Ни звука не прозвучало в ответ на его восторг, слышно было лишь легкое дыхание новопришедшей, которая, глядя прямо перед собой, без намека на улыбку направлялась к свободному стулу. Один из лакеев подбежал, чтобы помочь ей сесть. Негибкая, словно труп, она прислонилась к спинке своего стула, обитого кроваво-алым бархатом. Нервный смешок вырвался у «графини» Иветты, но нежданная гостья не слышала ее. Неожиданно из этого тела полился голос, похожий на тот, что звучал в музыке. И обе Каллас слились в одну, исполняя восхитительную фразу, которую поет Амина, героиня Беллини:
Sempre uniti in una speme,
Nella terra in cui viviamo
Ciformiamo un del d'amor.[65]
Высокая возвышенная нота, затерявшаяся в бесконечности; от ярко выраженного фортиссимо в финале заколебались тоненькие язычки свечей, а хор ликующе заканчивал оперу, отвечая ей:
Unnocente, e a nol più cara,
Bella più del tuo soffrir,
Vieni al tempio eapie dell'ara
Uncominci il tuo gioir.[66]
Мефистофель побледнел. Растроганная Айша плакала. Сердца миссис Джонсон и Жан-Люка никогда еще не бились так сильно. Иветта же успокоилась.
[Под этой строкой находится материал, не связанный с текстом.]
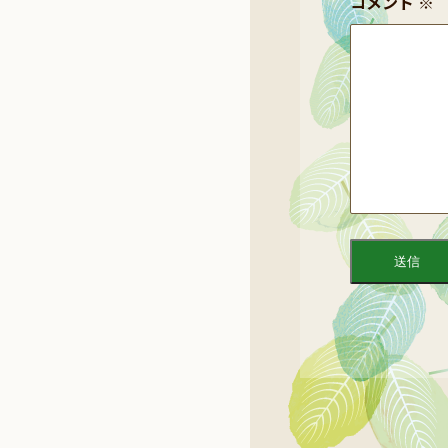
コメント
※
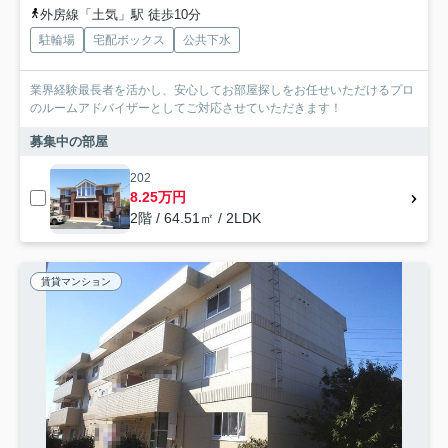
外房線「土気」駅 徒歩10分
駐輪場
宅配ボックス
公共下水
業界経験最長者を活かし、安心してお部屋探しをお任せいただけるプロ
のルームアドバイザーとしてご対応させていただきます！
募集中の部屋
202
8.25万円
2階 / 64.51㎡ / 2LDK
賃貸マンション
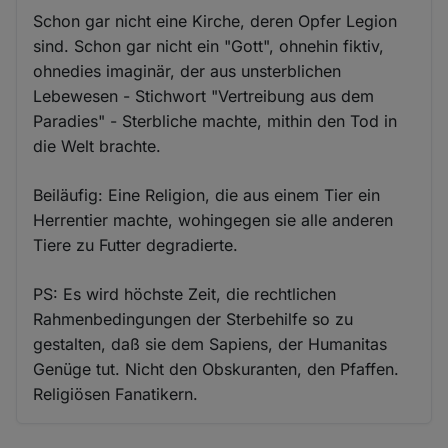
Schon gar nicht eine Kirche, deren Opfer Legion
sind. Schon gar nicht ein "Gott", ohnehin fiktiv,
ohnedies imaginär, der aus unsterblichen
Lebewesen - Stichwort "Vertreibung aus dem
Paradies" - Sterbliche machte, mithin den Tod in
die Welt brachte.
Beiläufig: Eine Religion, die aus einem Tier ein
Herrentier machte, wohingegen sie alle anderen
Tiere zu Futter degradierte.
PS: Es wird höchste Zeit, die rechtlichen
Rahmenbedingungen der Sterbehilfe so zu
gestalten, daß sie dem Sapiens, der Humanitas
Genüge tut. Nicht den Obskuranten, den Pfaffen.
Religiösen Fanatikern.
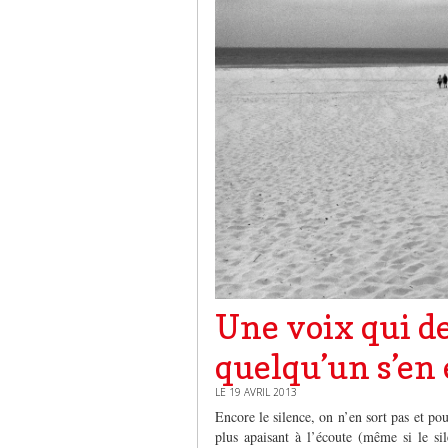
Une voix qui d
quelqu’un s’en 
LE 19 AVRIL 2013
Encore le silence, on n’en sort pas et pou
plus apaisant à l’écoute (même si le sil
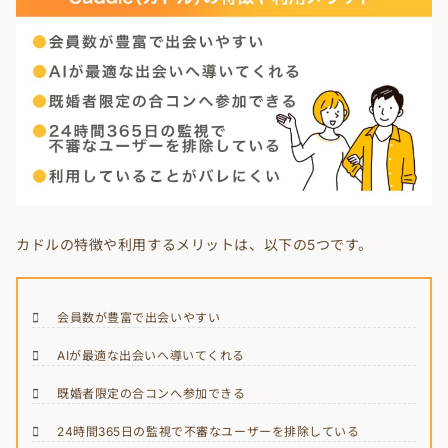
カドルの特徴や利用するメリットは、以下の5つです。
会員数が豊富で出会いやすい
AIが最適な出会いへ導いてくれる
既婚者限定の合コンへ参加できる
24時間365日の監視で不審なユーザーを排除している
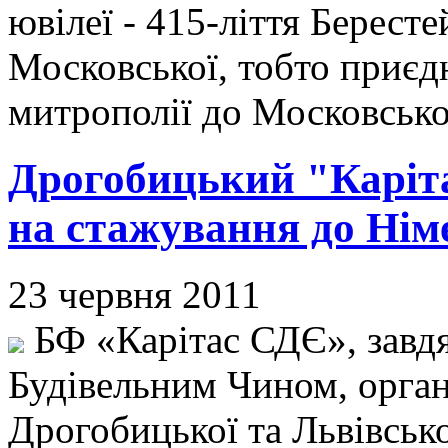
ювілеї - 415-ліття Берестей
Московської, тобто приєд
митрополії до Московськ
Дрогобицький "Каріта
на стажування до Ні
23 червня 2011
БФ «Карітас СДЄ», завд
Будівельним Чином, органі
Дрогобицької та Львівськ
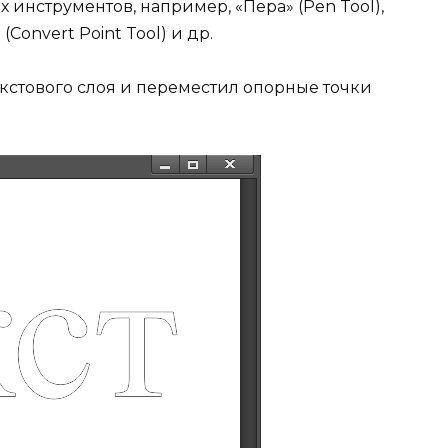
инструментов, например, «Пера» (Pen Tool),
 (Convert Point Tool) и др.
кстового слоя и переместил опорные точки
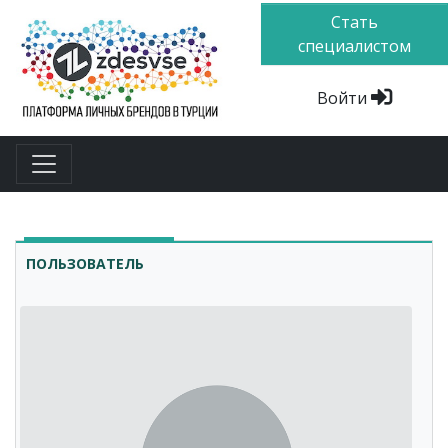
Стать
специалистом
Войти
ПОЛЬЗОВАТЕЛЬ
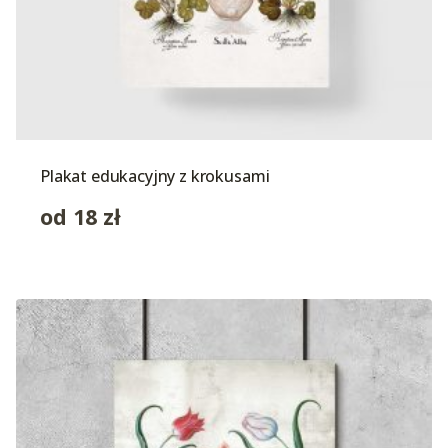
Plakat edukacyjny z krokusami
od
18
zł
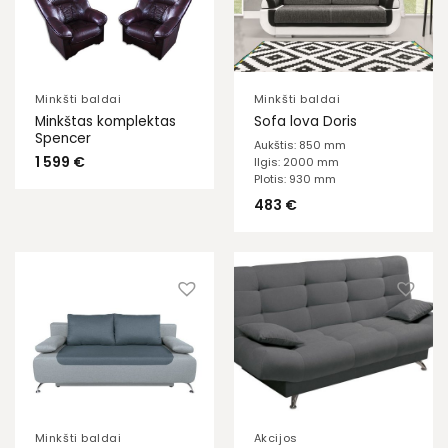
Minkšti baldai
Minkšti baldai
Minkštas komplektas
Sofa lova Doris
Spencer
Aukštis: 850 mm
1 599
€
Ilgis: 2000 mm
Plotis: 930 mm
483
€
Minkšti baldai
Akcijos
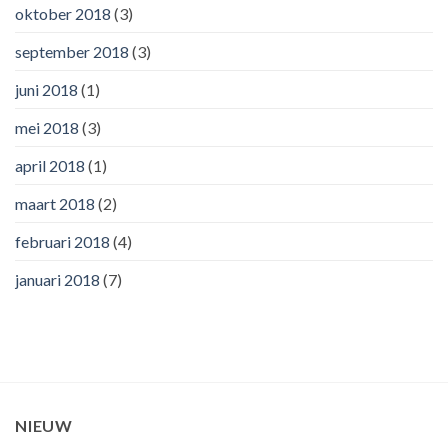
oktober 2018
(3)
september 2018
(3)
juni 2018
(1)
mei 2018
(3)
april 2018
(1)
maart 2018
(2)
februari 2018
(4)
januari 2018
(7)
NIEUW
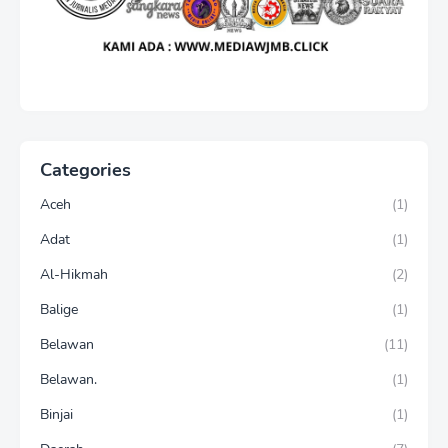
Categories
Aceh
(1)
Adat
(1)
Al-Hikmah
(2)
Balige
(1)
Belawan
(11)
Belawan.
(1)
Binjai
(1)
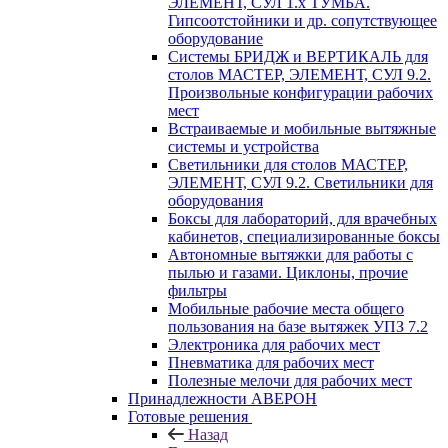
ЭЛЕМЕНТ, СУЛ 1.х ТУМБА.
Гипсоотстойники и др. сопутствующее
оборудование
Системы БРИДЖ и ВЕРТИКАЛЬ для
столов МАСТЕР, ЭЛЕМЕНТ, СУЛ 9.2.
Произвольные конфигурации рабочих
мест
Встраиваемые и мобильные вытяжные
системы и устройства
Светильники для столов МАСТЕР,
ЭЛЕМЕНТ, СУЛ 9.2. Светильники для
оборудования
Боксы для лабораторий, для врачебных
кабинетов, специализированные боксы
Автономные вытяжки для работы с
пылью и газами. Циклоны, прочие
фильтры
Мобильные рабочие места общего
пользования на базе вытяжек УПЗ 7.2
Электроника для рабочих мест
Пневматика для рабочих мест
Полезные мелочи для рабочих мест
Принадлежности АВЕРОН
Готовые решения
Назад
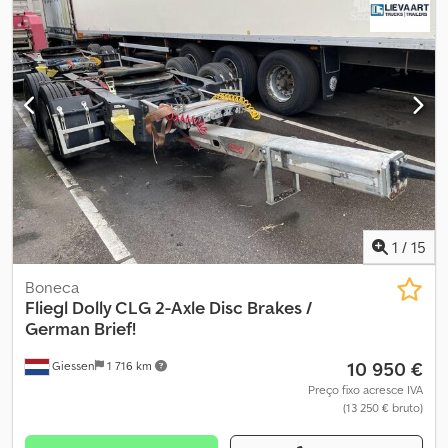
1
/
15
Boneca
Fliegl
Dolly CLG 2-Axle Disc Brakes /
German Brief!
10 950 €
Giessen
1 716 km
Preço fixo acresce IVA
(13 250 € bruto)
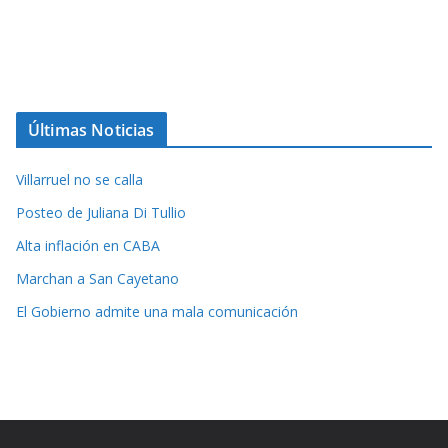
Últimas Noticias
Villarruel no se calla
Posteo de Juliana Di Tullio
Alta inflación en CABA
Marchan a San Cayetano
El Gobierno admite una mala comunicación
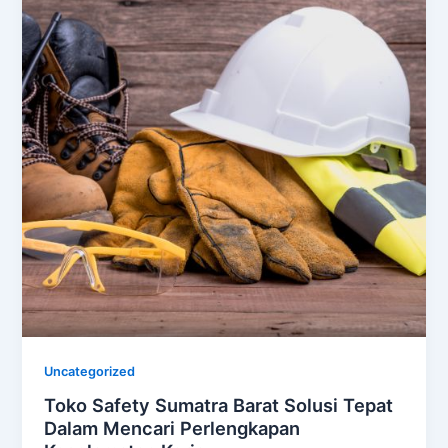
Uncategorized
Toko Safety Sumatra Barat Solusi Tepat
Dalam Mencari Perlengkapan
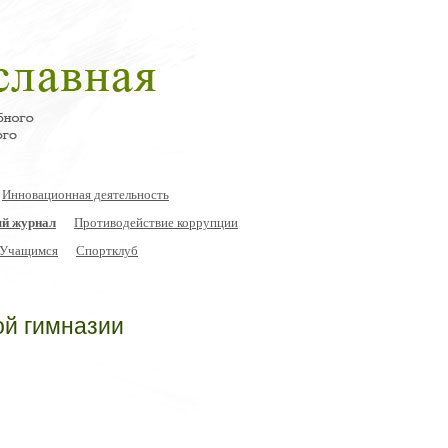
Инновационная деятельность
й журнал
Противодействие коррупции
Учащимся
Спортклуб
ой гимназии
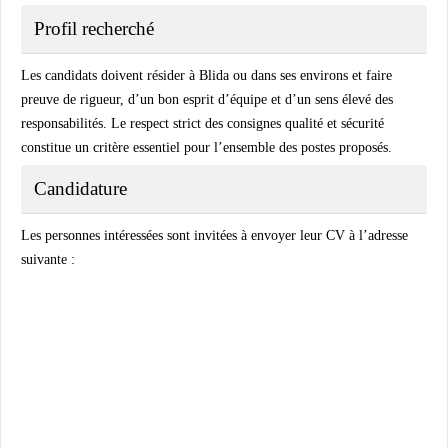
Profil recherché
Les candidats doivent résider à Blida ou dans ses environs et faire
preuve de rigueur, d’un bon esprit d’équipe et d’un sens élevé des
responsabilités. Le respect strict des consignes qualité et sécurité
constitue un critère essentiel pour l’ensemble des postes proposés.
Candidature
Les personnes intéressées sont invitées à envoyer leur CV à l’adresse
suivante :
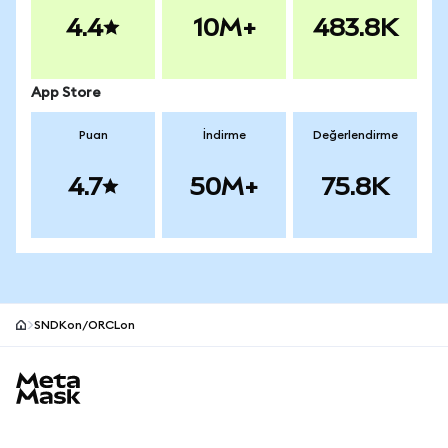
4.4
10M+
483.8K
App Store
Puan
İndirme
Değerlendirme
4.7
50M+
75.8K
SNDKon/ORCLon
MetaMask site alt bilgisi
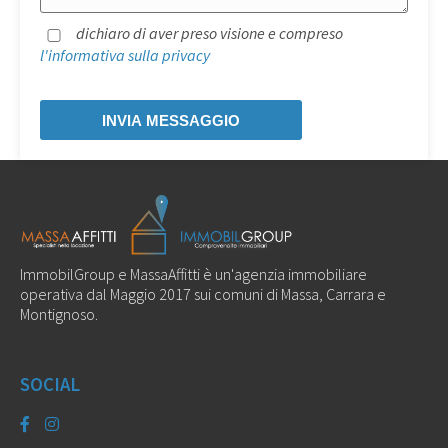
dichiaro di aver preso visione e compreso
l'informativa sulla privacy
ImmobilGroup e MassaAffitti è un'agenzia immobiliare
operativa dal Maggio 2017 sui comuni di Massa, Carrara e
Montignoso.
SOCIAL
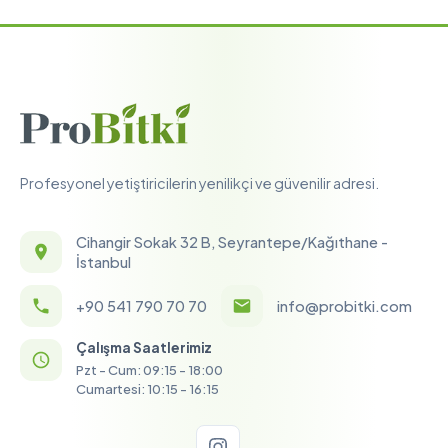
Profesyonel yetiştiricilerin yenilikçi ve güvenilir adresi.
Cihangir Sokak 32 B, Seyrantepe/Kağıthane -
İstanbul
+90 541 790 70 70
info@probitki.com
Çalışma Saatlerimiz
Pzt - Cum: 09:15 - 18:00
Cumartesi: 10:15 - 16:15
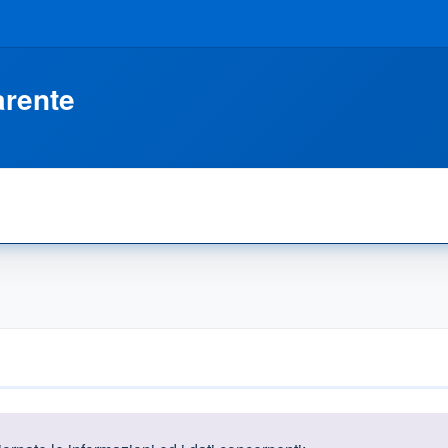
arente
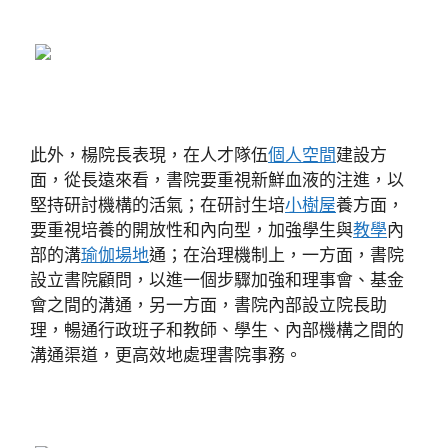
此外，楊院長表現，在人才隊伍
個人空間
建設方
面，從長遠來看，書院要重視新鮮血液的注進，以
堅持研討機構的活氣；在研討生培
小樹屋
養方面，
要重視培養的開放性和內向型，加強學生與
教學
內
部的溝
瑜伽場地
通；在治理機制上，一方面，書院
設立書院顧問，以進一個步驟加強和理事會、基金
會之間的溝通，另一方面，書院內部設立院長助
理，暢通行政班子和教師、學生、內部機構之間的
溝通渠道，更高效地處理書院事務。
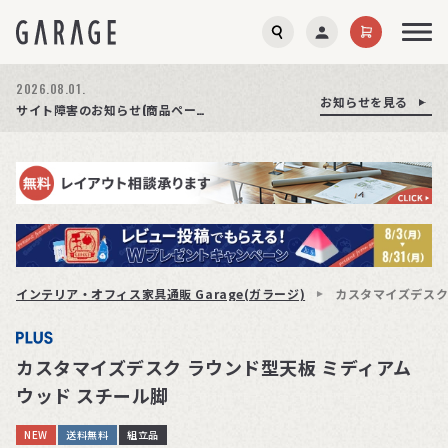
2026.08.01.
お知らせを見る
お知らせを見る
お知らせを見る
商品ページ障害復旧のお知らせ
サイト障害のお知らせ(商品ページが正常に表示されない事象発生)
期間限定プレゼント│レビュー投稿をお待ちしております
インテリア・オフィス家具通販 Garage(ガラージ)
カスタマイズデスク
カスタマイズデスク ラウンド型天板 ミディアム
ウッド スチール脚
NEW
送料無料
組立品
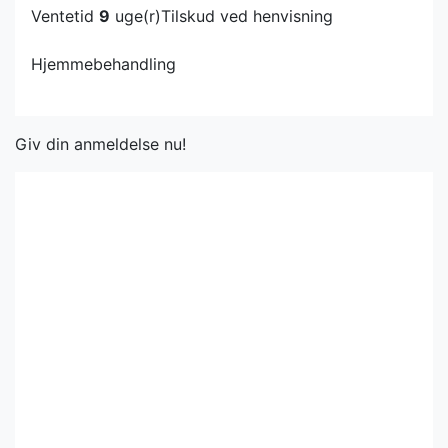
Ventetid
9
uge(r)
Tilskud ved henvisning
Hjemmebehandling
Giv din anmeldelse nu!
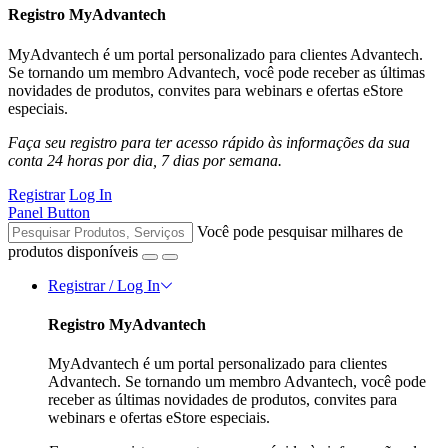
Registro MyAdvantech
MyAdvantech é um portal personalizado para clientes Advantech.
Se tornando um membro Advantech, você pode receber as últimas
novidades de produtos, convites para webinars e ofertas eStore
especiais.
Faça seu registro para ter acesso rápido às informações da sua
conta 24 horas por dia, 7 dias por semana.
Registrar
Log In
Panel Button
Você pode pesquisar milhares de
produtos disponíveis
Registrar / Log In
Registro MyAdvantech
MyAdvantech é um portal personalizado para clientes
Advantech. Se tornando um membro Advantech, você pode
receber as últimas novidades de produtos, convites para
webinars e ofertas eStore especiais.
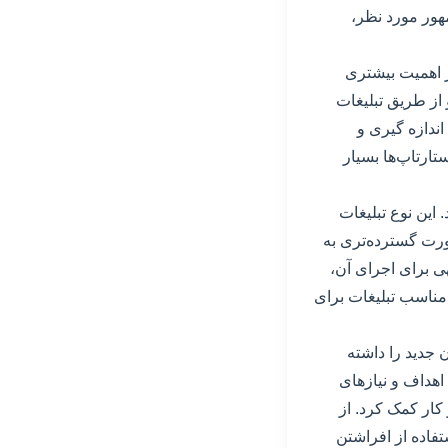
هور مورد نظر،
ز اهمیت بیشتری
از طریق تبلیغات
ندازه گیری و
تارتاپ‌ها بسیار
این نوع تبلیغات
ورت گسترده‌تری به
هی برای اجرای آن،
مناسب تبلیغات برای
 جدید را داشته
اهداف و نیازهای
کار کمک کرد. از
تفاده از افراشتن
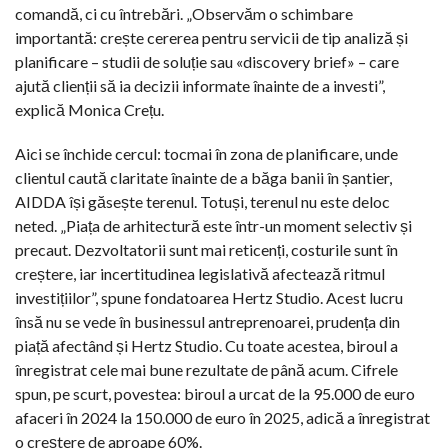
comandă, ci cu întrebări. „Observăm o schimbare
importantă: crește cererea pentru servicii de tip analiză și
planificare – studii de soluție sau «discovery brief» – care
ajută clienții să ia decizii informate înainte de a investi”,
explică Monica Crețu.
Aici se închide cercul: tocmai în zona de planificare, unde
clientul caută claritate înainte de a băga banii în șantier,
AIDDA își găsește terenul. Totuși, terenul nu este deloc
neted. „Piața de arhitectură este într-un moment selectiv și
precaut. Dezvoltatorii sunt mai reticenți, costurile sunt în
creștere, iar incertitudinea legislativă afectează ritmul
investițiilor”, spune fondatoarea Hertz Studio. Acest lucru
însă nu se vede în businessul antreprenoarei, prudența din
piață afectând și Hertz Studio. Cu toate acestea, biroul a
înregistrat cele mai bune rezultate de până acum. Cifrele
spun, pe scurt, povestea: biroul a urcat de la 95.000 de euro
afaceri în 2024 la 150.000 de euro în 2025, adică a înregistrat
o creștere de aproape 60%.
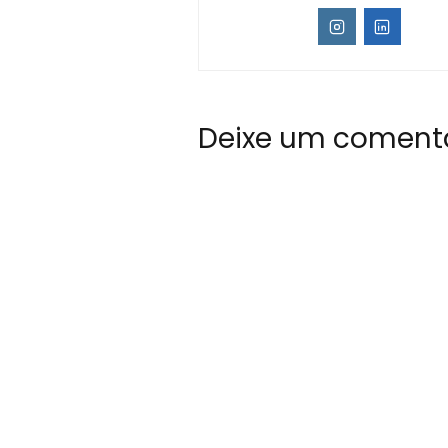
Deixe um coment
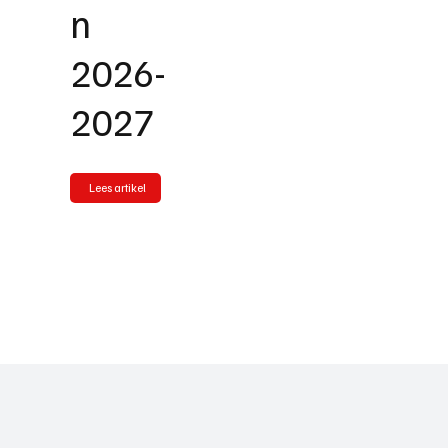
n
2026-
2027
Lees artikel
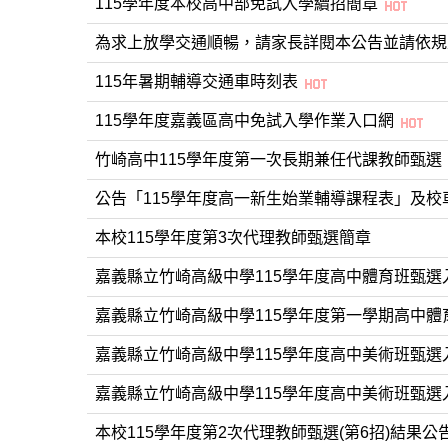
115學年度本校高中部免試入學續招簡章
為求上放學交通順暢，請家長詳閱本公告並請依
115年暑期輔導交通車時刻表
115學年度嘉義區高中免試入學作業入口網
竹崎高中115學年度第一次長期兼任代課教師甄選
公告「115學年度高一新生始業輔導課程表」及校車
本校115學年度第3次代理教師甄選簡章
嘉義縣立竹崎高級中學115學年度高中體育班甄選
嘉義縣立竹崎高級中學115學年度第一學期高中體
嘉義縣立竹崎高級中學115學年度高中美術班甄
嘉義縣立竹崎高級中學115學年度高中美術班甄選
本校115學年度第2次代理教師甄選(第6招)結果公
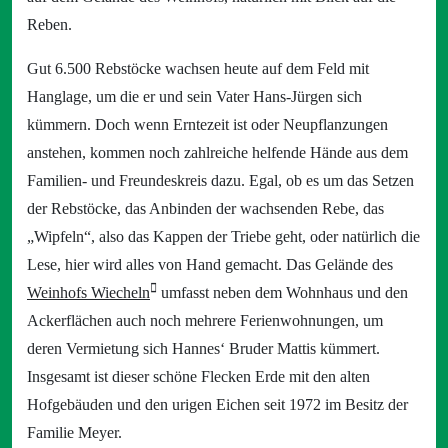
Reben.
Gut 6.500 Rebstöcke wachsen heute auf dem Feld mit
Hanglage, um die er und sein Vater Hans-Jürgen sich
kümmern. Doch wenn Erntezeit ist oder Neupflanzungen
anstehen, kommen noch zahlreiche helfende Hände aus dem
Familien- und Freundeskreis dazu. Egal, ob es um das Setzen
der Rebstöcke, das Anbinden der wachsenden Rebe, das
„Wipfeln“, also das Kappen der Triebe geht, oder natürlich die
Lese, hier wird alles von Hand gemacht. Das Gelände des
Weinhofs Wiecheln
umfasst neben dem Wohnhaus und den
Ackerflächen auch noch mehrere Ferienwohnungen, um
deren Vermietung sich Hannes‘ Bruder Mattis kümmert.
Insgesamt ist dieser schöne Flecken Erde mit den alten
Hofgebäuden und den urigen Eichen seit 1972 im Besitz der
Familie Meyer.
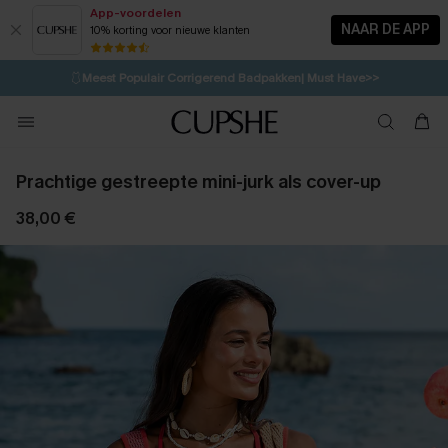
App-voordelen
NAAR DE APP
10% korting voor nieuwe klanten
LAATSTE KANS
⚡️
| Tot 50% korting>>
🩱
Meest Populair Corrigerend Badpakken| Must Have>>
💌Abonneer je & ontvang tot 15% korting>>
👙
Koop 3, krijg 15% korting | CODE: SW15
Prachtige gestreepte mini-jurk als cover-up
38,00 €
А Агнесса узнала этот голос. Но нет, такое невозможно – она мертва. Что за дурная трагедия разыгрывается здесь в эту ночь? И только Бертран, Уильям и Роберт, казалось, спокойно воспринимали присутствие фантома, сидевшего рядом с ними. Воцарилось холодное молчание. Пришло время открыть истину. Бертран важно встал. Подняв позолоченный кубок, он начал произносить тост:
– Я ждал, когда мы все соберемся, чтобы от лица всех поблагодарить Иветту, проявившую инициативу и пригласившую нас сюда на этот вечер. Огромная благодарность и временной хозяйке этих мест, сумевшей предоставить в наше распоряжение чудесные, украшающие нас одежды.
Он по-джентльменски повернулся сначала к Агнессе и похвалил ее платье кормилицы, затем – к Эмме Джонсон, чье черное платье веселой вдовы переливалось разноцветными блестками. Не забыл он и Айшу, очаровательную в воздушном платье Лакме, и окончил Иветтой, особенно отметив ее элегантность, достойную настоящей графини. Бывшая уборщица очень сконфузилась и покраснела. Но взгляд шерифа уже переместился на другую женщину. Он смотрел на призрак Марии, которая была такой нереальной, трогательной, такой совершенной в своей исступленной восторженности, не принадлежащей ни к одному из миров, но балансирующей на стыке двух вселенных в состоянии психоза. Не зная, как рассеять овладевшую всеми неловкость, некоторые, подражая инспектору, подняли свои кубки, уцепившись за этот привычный жест, словно за брошенный им спасательный круг. Они отпили шампанского и натянуто улыбнулись, будто давая понять, что знают, как к этому отнестись. Однако были и такие, кто не переставал задавать себе вопросы. Шериф выдержал паузу, обвел глазами своих слушателей и торжественно продолжил:
– Настал момент пролить свет на ужасные драмы, которые тем не менее позволили нам узнать, что такое прочная дружба. Итак, я попытаюсь объяснить вам, как с помощью инспектора Джонсона и невольного участия некоторых из вас мне удалось прийти к кое-каким выводам. Вернемся, если вам угодно, к 29 сентября 1986 года, дате премьеры «Троянцев» в Парижской опере. Все началось именно в тот вечер, в нескольких метрах отсюда.